Photo as seen on The Atlantic.com
In Defense of Baseball’s Infield Fly Rule
Baseball’s Infield Fly Rule has sparked more legal fascination than any other rule in sports. It returned to the national spotlight this past week when an unusual and controversial infield fly call in last Friday’s National League Wild Card game between the St. Louis Cardinals and Atlanta Braves short-circuited a potential Braves rally in a game the Braves ultimately lost. Opinion has been divided on the correctness of the call.
But beyond criticism of this specific call, some fans on Twitter and in web forums expressed a deeper distaste for the Infield Fly Rule itself, questioning whether it is necessary, wise, or warranted. They’re misguided: The rule is part of the sport’s fabric, uniquely warranted for a situation that’s unique to baseball.
There’s no other situation in baseball when the fielding team will be better off by not catching a fair ball than by catching it.
Here’s how the Infield Fly Rule works. When a team has runners on first and second or the bases loaded with less than two out and the batter hits a pop-fly ball (but not a line drive) in fair territory that can be easily caught by an infielder (under the rule, can be caught with “ordinary effort”), the batter is called out, regardless of whether the fielder catches the ball; if the ball drops and remains fair, it is in play and the runners can try to advance at their own risk.
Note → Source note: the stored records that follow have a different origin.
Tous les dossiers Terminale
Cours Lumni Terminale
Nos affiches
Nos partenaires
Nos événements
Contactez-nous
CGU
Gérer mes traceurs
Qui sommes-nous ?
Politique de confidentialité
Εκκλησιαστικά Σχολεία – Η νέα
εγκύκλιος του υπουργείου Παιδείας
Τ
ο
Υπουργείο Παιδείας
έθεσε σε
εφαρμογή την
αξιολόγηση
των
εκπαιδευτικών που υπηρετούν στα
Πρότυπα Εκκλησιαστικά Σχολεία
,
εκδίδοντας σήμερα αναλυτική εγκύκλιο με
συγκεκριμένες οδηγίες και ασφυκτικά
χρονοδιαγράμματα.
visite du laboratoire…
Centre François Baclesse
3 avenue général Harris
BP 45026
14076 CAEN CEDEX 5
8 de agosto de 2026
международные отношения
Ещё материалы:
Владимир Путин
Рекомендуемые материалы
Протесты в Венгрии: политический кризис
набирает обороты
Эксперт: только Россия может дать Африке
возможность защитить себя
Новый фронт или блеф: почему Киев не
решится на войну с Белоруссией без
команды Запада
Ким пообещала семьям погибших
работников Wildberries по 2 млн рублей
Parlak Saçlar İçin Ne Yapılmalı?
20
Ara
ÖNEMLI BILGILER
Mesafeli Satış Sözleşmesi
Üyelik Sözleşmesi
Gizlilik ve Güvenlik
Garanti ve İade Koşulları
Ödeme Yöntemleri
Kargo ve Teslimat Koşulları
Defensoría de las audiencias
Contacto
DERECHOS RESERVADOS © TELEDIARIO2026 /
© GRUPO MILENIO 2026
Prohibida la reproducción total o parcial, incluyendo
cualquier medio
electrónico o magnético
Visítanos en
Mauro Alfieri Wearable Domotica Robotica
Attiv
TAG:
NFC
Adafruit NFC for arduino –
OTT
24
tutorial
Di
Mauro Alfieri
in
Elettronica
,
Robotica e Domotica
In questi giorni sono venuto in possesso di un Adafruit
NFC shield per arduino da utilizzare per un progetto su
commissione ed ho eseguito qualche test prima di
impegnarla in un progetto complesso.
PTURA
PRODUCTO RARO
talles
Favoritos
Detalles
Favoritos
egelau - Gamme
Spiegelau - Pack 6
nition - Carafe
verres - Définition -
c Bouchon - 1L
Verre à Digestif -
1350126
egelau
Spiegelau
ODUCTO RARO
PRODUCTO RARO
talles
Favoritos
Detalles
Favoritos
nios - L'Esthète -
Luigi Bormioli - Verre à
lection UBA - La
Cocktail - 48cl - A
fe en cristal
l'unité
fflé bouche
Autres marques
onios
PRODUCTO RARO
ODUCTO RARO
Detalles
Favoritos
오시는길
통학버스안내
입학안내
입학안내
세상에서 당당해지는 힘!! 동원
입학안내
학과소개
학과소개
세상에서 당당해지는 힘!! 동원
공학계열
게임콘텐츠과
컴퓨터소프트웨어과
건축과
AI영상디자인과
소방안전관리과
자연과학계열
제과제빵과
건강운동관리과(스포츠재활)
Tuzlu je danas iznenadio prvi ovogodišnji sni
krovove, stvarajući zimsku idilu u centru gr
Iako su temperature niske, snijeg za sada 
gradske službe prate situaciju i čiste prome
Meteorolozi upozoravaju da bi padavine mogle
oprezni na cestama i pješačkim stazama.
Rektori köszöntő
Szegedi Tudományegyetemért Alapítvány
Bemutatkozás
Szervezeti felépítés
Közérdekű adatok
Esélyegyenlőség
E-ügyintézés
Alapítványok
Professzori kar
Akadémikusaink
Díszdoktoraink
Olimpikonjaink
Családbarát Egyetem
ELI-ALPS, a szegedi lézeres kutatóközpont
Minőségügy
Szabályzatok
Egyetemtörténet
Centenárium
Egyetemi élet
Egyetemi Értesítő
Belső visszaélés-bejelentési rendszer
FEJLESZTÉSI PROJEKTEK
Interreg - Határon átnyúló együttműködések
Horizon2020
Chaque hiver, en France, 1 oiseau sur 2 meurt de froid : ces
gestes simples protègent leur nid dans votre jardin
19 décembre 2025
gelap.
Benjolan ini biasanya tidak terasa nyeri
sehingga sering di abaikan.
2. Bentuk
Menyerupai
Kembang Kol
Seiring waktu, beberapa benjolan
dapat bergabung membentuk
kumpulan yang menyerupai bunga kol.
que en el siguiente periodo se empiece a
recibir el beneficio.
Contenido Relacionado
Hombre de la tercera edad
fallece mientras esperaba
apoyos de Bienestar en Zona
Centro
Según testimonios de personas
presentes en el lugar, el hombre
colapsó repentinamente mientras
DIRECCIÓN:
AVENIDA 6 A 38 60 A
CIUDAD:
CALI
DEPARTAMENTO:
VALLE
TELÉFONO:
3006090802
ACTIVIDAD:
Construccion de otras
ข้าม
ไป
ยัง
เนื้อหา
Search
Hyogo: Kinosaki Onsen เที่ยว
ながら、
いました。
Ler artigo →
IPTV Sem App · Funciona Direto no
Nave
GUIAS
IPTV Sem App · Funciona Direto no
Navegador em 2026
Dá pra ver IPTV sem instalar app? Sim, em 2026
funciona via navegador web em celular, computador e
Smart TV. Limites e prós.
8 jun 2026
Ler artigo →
The rule is designed to remove the incentive for a fielder to deliberately drop an easily handled ball on the infield, which likely would allow him to turn a double play on the two base runners (and perhaps, although less likely, a triple play). It took its more-or-less current form in 1901, enacted in response to infielders actually doing this, a bit of trickery that was deemed not “sporting” at the time.
We have moved beyond those 19th-century definitions of sportsmanship. Modern players employ many tricks and attempts at deception that our baseball forebears might not have appreciated. The question is whether, stripped of antiquated concerns for sports ethics, the rule can be justified. I say yes.
Critically, the Infield Fly Rule applies to a game situation that contains four distinct features. No other game situation in baseball, or indeed any other sport, contains all four features. The presence of all four features makes the infield-fly situation sui generis and necessitates a special rule.
The four relevant features are:
- Players have a strong incentive to intentionally not do what they are ordinarily expected to do in the game.
- The team gains a substantial benefit or advantage by intentionally not doing what is ordinarily expected.
- The play is slow-developing and not fast-moving, so the player has time to think and control what he does.
- Even doing what is ordinarily expected of them, the opposing players are powerless to stop the play from developing or to prevent the team from gaining this advantage.